From an explainability perspective, these findings suggest that architectural design choices have direct implications for radiological interpretability. While SinSR’s higher PSNR was primarily driven by aggressive sharpening operations that introduced artifacts, OmniSR’s multi-scale aggregation strategy emphasized both local texture and global structure, producing images that radiologists judged more anatomically faithful. Thus, the explainability of our results lies in the clear link between network design and perceptual outcomes. This highlights the importance of evaluating not only numerical fidelity but also the interpretability and plausibility of reconstructed anatomy when deploying SR in medical imaging.

Failure case analysis identified three recurring scenarios. Very small nodules adjacent to vessels showed boundary merging with SinSR. High-noise or motion-affected scans exhibited amplified speckle. Markedly heterogeneous parenchyma produced local contrast reversals and banding. OmniSR was more robust in these situations, though case-to-case variability remained. The modest correlation between reader scores and PSNR or SSIM indicates that these metrics only partially reflect perceptual realism and anatomical plausibility. Reader-centered evaluation and complementary metrics are therefore important.

We also compared our results with previous human CT super-resolution studies. For example, classical CNN-based models such as SRCNN and VDSR achieved PSNR values around 37 dB and SSIM above 0.90 on clinical CT datasets [23]. Similarly, 3D CNN approaches applied to chest CT reported PSNR values in the range of 29–30 dB and SSIM of approximately 0.85 [24]. Although our rat CT results (PSNR 29–34 dB, SSIM 0.69–0.72) are somewhat lower, this discrepancy is expected given the higher noise levels, smaller anatomical scale, and different acquisition protocols in small-animal imaging. Importantly, despite modest numerical values, radiologists consistently preferred OmniSR outputs, which aligns with prior reports emphasizing that perceptual and diagnostic quality do not always correlate directly with pixel-level similarity metrics.

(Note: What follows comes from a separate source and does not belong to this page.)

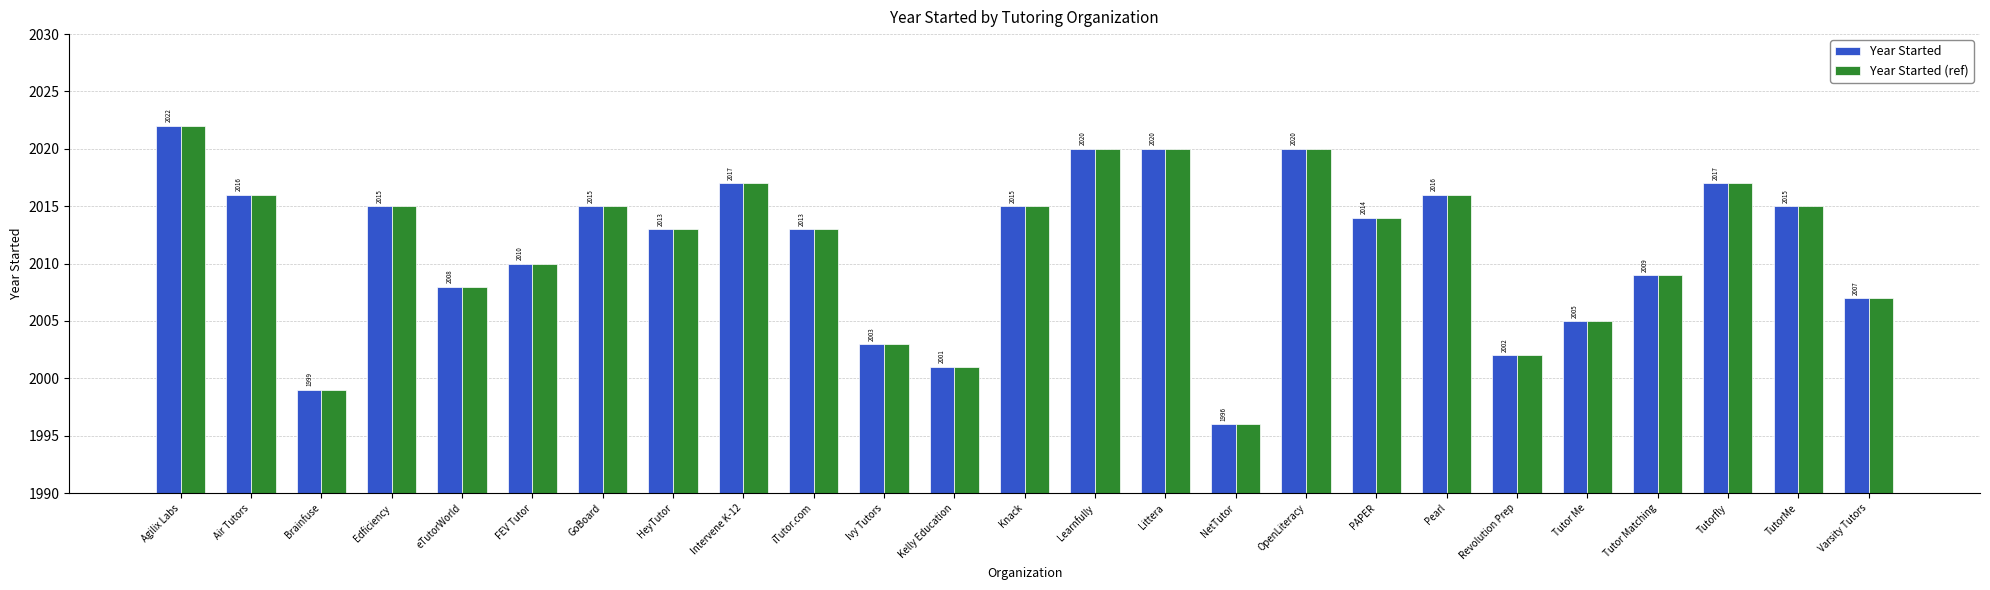

What is the highest value of the Year Started (ref) series?

2022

This study has several limitations. First, we acknowledge that no direct pathological correlation was performed using the same lungs from which the CT images were obtained. This absence of histological validation is a key limitation, as lesion identification on CT remains probabilistic and contrast differences may also reflect vessels or imaging artifacts rather than true pathology. Second, although we defined dose groups based on prior toxicology studies, the present work did not perform dose–response analysis, as the aim was to evaluate algorithm performance across heterogeneous datasets rather than reanalyze toxicological effects. Third, our dataset comprised low-resolution rat chest CT from a single institution, which may limit the generalizability of the findings.

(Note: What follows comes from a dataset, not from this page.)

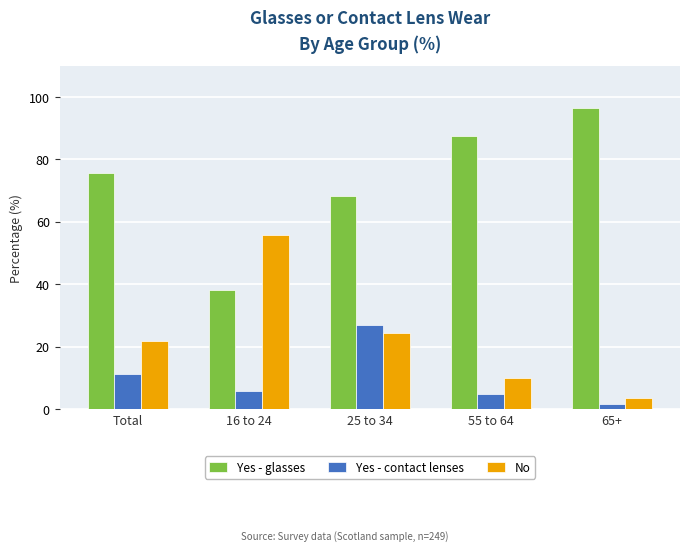

Read the No value at 25 to 34.

24.4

In future work, we will assemble multi-institutional, multispecies, and multimodality datasets and perform external validation to establish generalizability. We will also broaden the model set to include transformer-based and generative adversarial network (GAN)-enhanced approaches, such as SRGAN or ESRGAN, and incorporate perceptual and edge-aware objectives with task-aware evaluation, including benchmarking on downstream detection and segmentation [25].

5. Conclusions

This study’s findings demonstrate the feasibility of applying SR techniques to low-resolution preclinical rat chest CT images using cross-species supervision. Among the evaluated models, SinSR1 and SinSR3 achieved the highest performance in PSNR and SSIM, respectively, while OmniSR exhibited superior structural stability and anatomical preservation based on expert assessment. While the absence of true high-resolution rat CT data limits absolute validation, the combination of quantitative metrics and expert review helped mitigate this limitation. These results indicate that SR methods can enhance preclinical imaging workflows and may ultimately support translational imaging applications and cross-species studies, facilitating more reliable longitudinal assessment of disease progression and bridging the gap between preclinical models and clinical practice.